One of the facilitators of the trip talked about a definition of khoj which means not just adventure, but moving through fear with confidence. How appropriate: I was afraid of the river. I felt like I had come close to being in a really bad situation, and it was only the morning of the first day. I still had three more days of this shit. There was no way out – no option to let the bus pick me up, for the road was 800 feet above us in the side of the mountain. The only way out of this was down that river, in the boat. Through the fear. Into the raft I went. Quiet. Tired. humbled. “What’s next?” I thought.
Next was the Ganges.
The glorious river of the ages forms at the confluence of the Alaknanda River (on which we had started and on which I had gotten intimate with the water) and the Bhagirathi River, which starts way up in the craggy peaks of the Himalayas at Gangotri Glacier. Where the ice melts into water is called Gaumukh — the “Cow’s Mouth” — and then soon that water forms the Bhagirathi. As frigid, torrential water, the Bhagirathi descends rapidly from the snowy regions down to the jungles where we were. Where the two rivers meet, brightly colored buildings jutt abruptly up from the rocky shores, and the two rivers — one blue and one light green, smash into each other, forming the Ganges.

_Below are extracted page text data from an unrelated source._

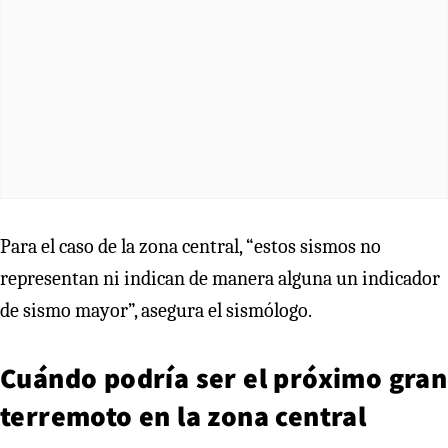
Para el caso de la zona central, “estos sismos no
representan ni indican de manera alguna un indicador
de sismo mayor”, asegura el sismólogo.
Cuándo podría ser el próximo gran
terremoto en la zona central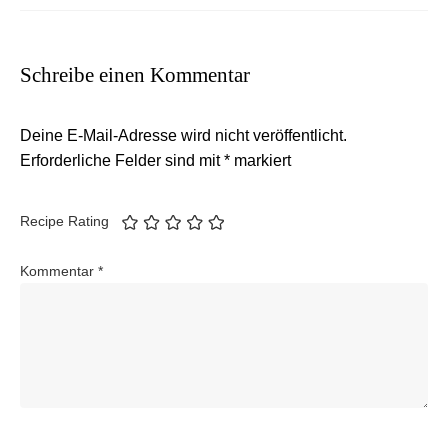
Schreibe einen Kommentar
Deine E-Mail-Adresse wird nicht veröffentlicht.
Erforderliche Felder sind mit
*
markiert
Recipe Rating
Kommentar
*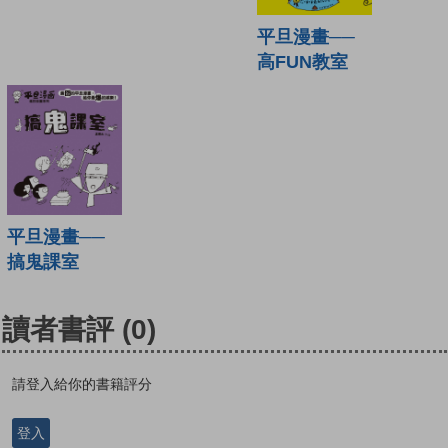
平旦漫畫──
高FUN教室
平旦漫畫──
搞鬼課室
讀者書評
(0)
請登入給你的書籍評分
登入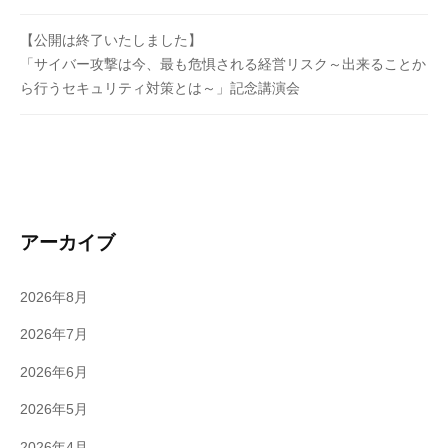
【公開は終了いたしました】
「サイバー攻撃は今、最も危惧される経営リスク～出来ることか
ら行うセキュリティ対策とは～」記念講演会
アーカイブ
2026年8月
2026年7月
2026年6月
2026年5月
2026年4月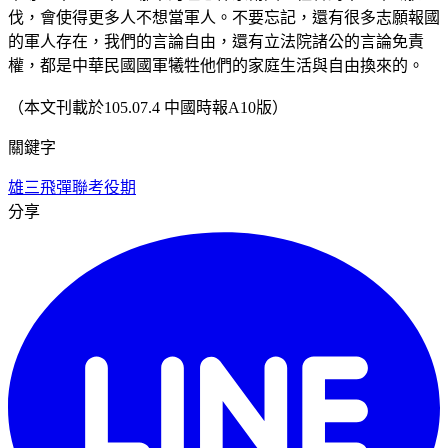
伐，會使得更多人不想當軍人。不要忘記，還有很多志願報國
的軍人存在，我們的言論自由，還有立法院諸公的言論免責
權，都是中華民國國軍犧牲他們的家庭生活與自由換來的。
（本文刊載於105.07.4 中國時報A10版）
關鍵字
雄三飛彈
聯考
役期
分享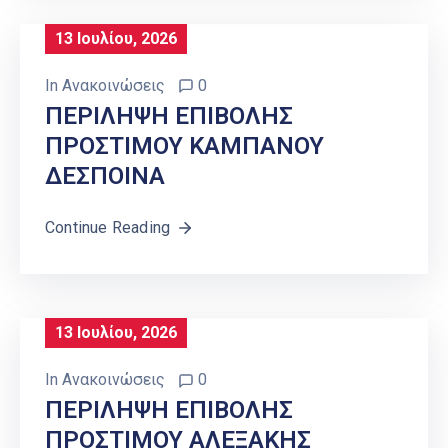
13 Ιουλίου, 2026
In
Ανακοινώσεις
0
ΠΕΡΙΛΗΨΗ ΕΠΙΒΟΛΗΣ
ΠΡΟΣΤΙΜΟΥ ΚΑΜΠΑΝΟΥ
ΔΕΣΠΟΙΝΑ
Continue Reading
13 Ιουλίου, 2026
In
Ανακοινώσεις
0
ΠΕΡΙΛΗΨΗ ΕΠΙΒΟΛΗΣ
ΠΡΟΣΤΙΜΟΥ ΑΛΕΞΑΚΗΣ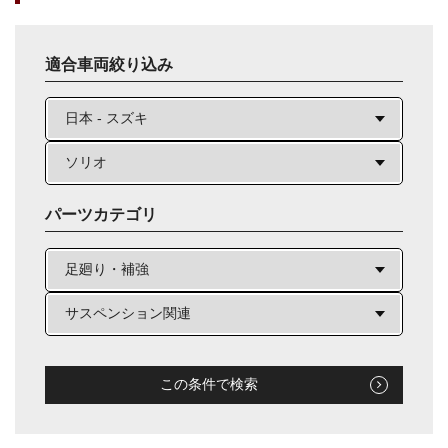
適合車両絞り込み
パーツカテゴリ
この条件で検索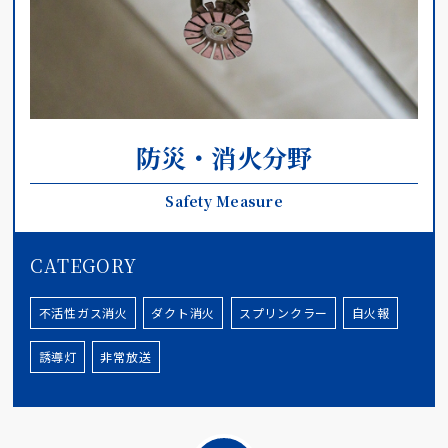
防災・消火分野
Safety Measure
CATEGORY
不活性ガス消火
ダクト消火
スプリンクラー
自火報
誘導灯
非常放送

This confluence is a holy place — there’s an ashram with pilgrims in white and bright orange robes on one bank of this intersection, and there was a funeral pyre with men donning newly-shaved heads — the sign of mourning — on another. This is the place that Siva has visited back in the days of yore. Countless devotees have followed. And I’m rafting, with a bunch of high schoolers from six different countries, right in the middle of all of it.
Somewhere between the meeting of the two rivers and the brightly painted buildings and the devotiona rituals, I forgot my fear. The river widened, and slowed down. With it, time slowed, too. Ahead of us rafters slid from their boats into the water. I remembered my fear for a second and I hesitated. My students showed me the way, throwing down their paddles and splashing with screeches into the water. Priya’s words caught up to me in the breeze: let’s wash away our sins. At first I thought that I’d already been in the water plenty that morning. But the idea persisted, and I knew that I needed to go in intentionally this time.
Back in I went. With intention.
The gorge was wide in this part, so the water moved more slowly. I floated with most of the others in my group, shivering a little because, damn, that water is still really cold. And I was laughing. Others laughed, too. I looked around. Some laughed at being stuck in the little eddies that spun swimmers around like a washing machine. Some laughed and shrieked as they pulled their friends out of the other rafts into the water. I laughed because, well, I was thinking maybe my sins are actually being washed away. If not my sins, then at least my fear, and that’s a pretty good start.
Thanks for sharing…….Good Writings
Beautiful story Andrew! Thanks for sharing.
“This was a moment you only see in John Hughes films.” Nicely put! Of course, these kinds of moments are what make a John Hughes film work.
Such a deftly crafted story. Really powerful, moving, funny…actually, a bit of John Hughes from you. Keep writing!